Tuesday, July 6, 2021

Heartland: A Memoir of Working Hard and Being Broke in the Richest Country on Earth by Sarah Smarsh

Heartland: A Memoir of Working Hard and Being Broke in the Richest Country on Earth
by Sarah Smarsh
Read by Sarah Smarsh
Published September 2018 by Scribner
Source: audiobook checked out from my local library

Publisher's Summary:
Sarah Smarsh was born a fifth generation Kansas wheat farmer on her paternal side, and the product of generations of teen mothers on her maternal side. Through her experiences growing up on a farm thirty miles west of Wichita, we are given a unique and essential look into the lives of poor and working class Americans living in the heartland. 

During Sarah’s turbulent childhood in Kansas in the 1980s and 1990s, she enjoyed the freedom of a country childhood, but observed the painful challenges of the poverty around her; untreated medical conditions for lack of insurance or consistent care, unsafe job conditions, abusive relationships, and limited resources and information that would provide for the upward mobility that is the American Dream. By telling the story of her life and the lives of the people she loves with clarity and precision but without judgement, Smarsh challenges us to look more closely at the class divide in our country.

My Thoughts:
I live in Nebraska.
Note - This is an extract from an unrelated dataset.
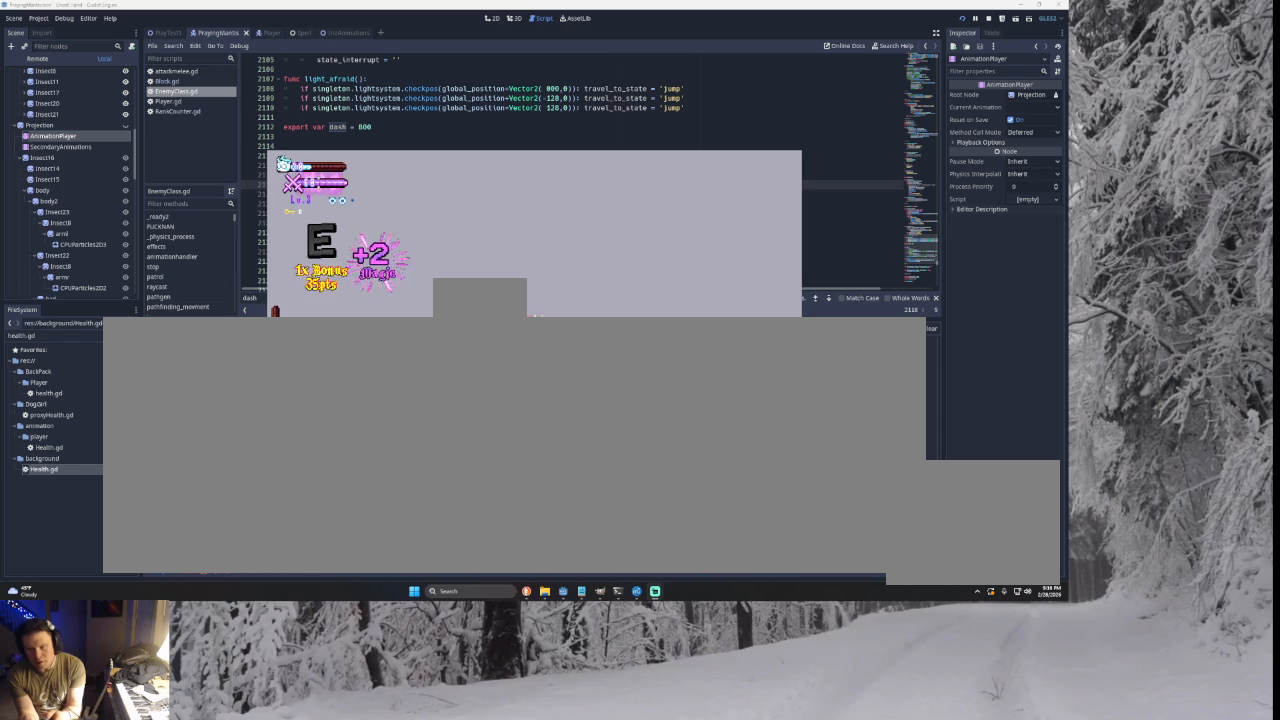
{"buttons": [], "left_stick": "right", "right_stick": "center", "events": [[300, "TRIANGLE", "down"], [500, "TRIANGLE", "up"]]}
Sarah Smarsh grew up in Kansas. Right next to each other, both are considered agricultural states. But that's about as much as we have in common. When people disparaged my state, I was always quick to distant myself from the rural parts of the state. I grew up mostly in a city, middle-glass, stable and loved. Smarsh spent a lot of time on farms (being on a farm was all that kept her family from going hungry) growing up but she lived a lot of different places (she went to four different schools for kindergarten), the men in her life came and went and were often abusive, and her mom was distant. Still, Smarsh is so good at describing how her family lived and the way she grew up that it's easy to relate to her experiences. 

More importantly, Smarsh makes readers respect people like her family, people who work hard but can never pull themselves out of the hole of poverty. They are people who work jobs that don't provide insurance (even if they do, the price is too steep), who work dangerous or dirty jobs, whose schools don't necessarily have the same advantages as city schools. Children find themselves mired in histories of physical and substance abuse, teenage pregnancies, and absent parents. 

Smarsh shames those who harshly judge those mired in poverty, who treat the poor as though their lot is a choice they have made, a failure on their part. She points out the many, many ways the government, the banking industry, and businesses have pushed the poor further and further down. From the farm crises of the 1980's (her family didn't think much of those rich musicians performing in Farm Aid concerts, raising money that never made it into their empty pockets), Reaganomics (trickle down economics has never seemed to trickle down to the people who most need the help), and businesses that don't provide safe working conditions or a livable wage. 

Smarsh has written this book speaking to the child she never had, the child she never wanted or intended to have. It's a unique way to write a book but that child is what saved her. She named the child August before she was even old enough to know that name also meant venerable, respected, distinguished. In the beginning August was the "person" Smarsh could always talk to; then the "person" who drove her to fight for a better life; and, finally, the "person" she worked hard to avoid having so that she could finish school, attend college, and have that better life. 

This is one of those books everyone should read but it will especially ring true for those of us who live in middle of the country, in the bread basket of America, where schools are continually forced to consolidate, jobs are disappearing, and the family farm has all but disappeared.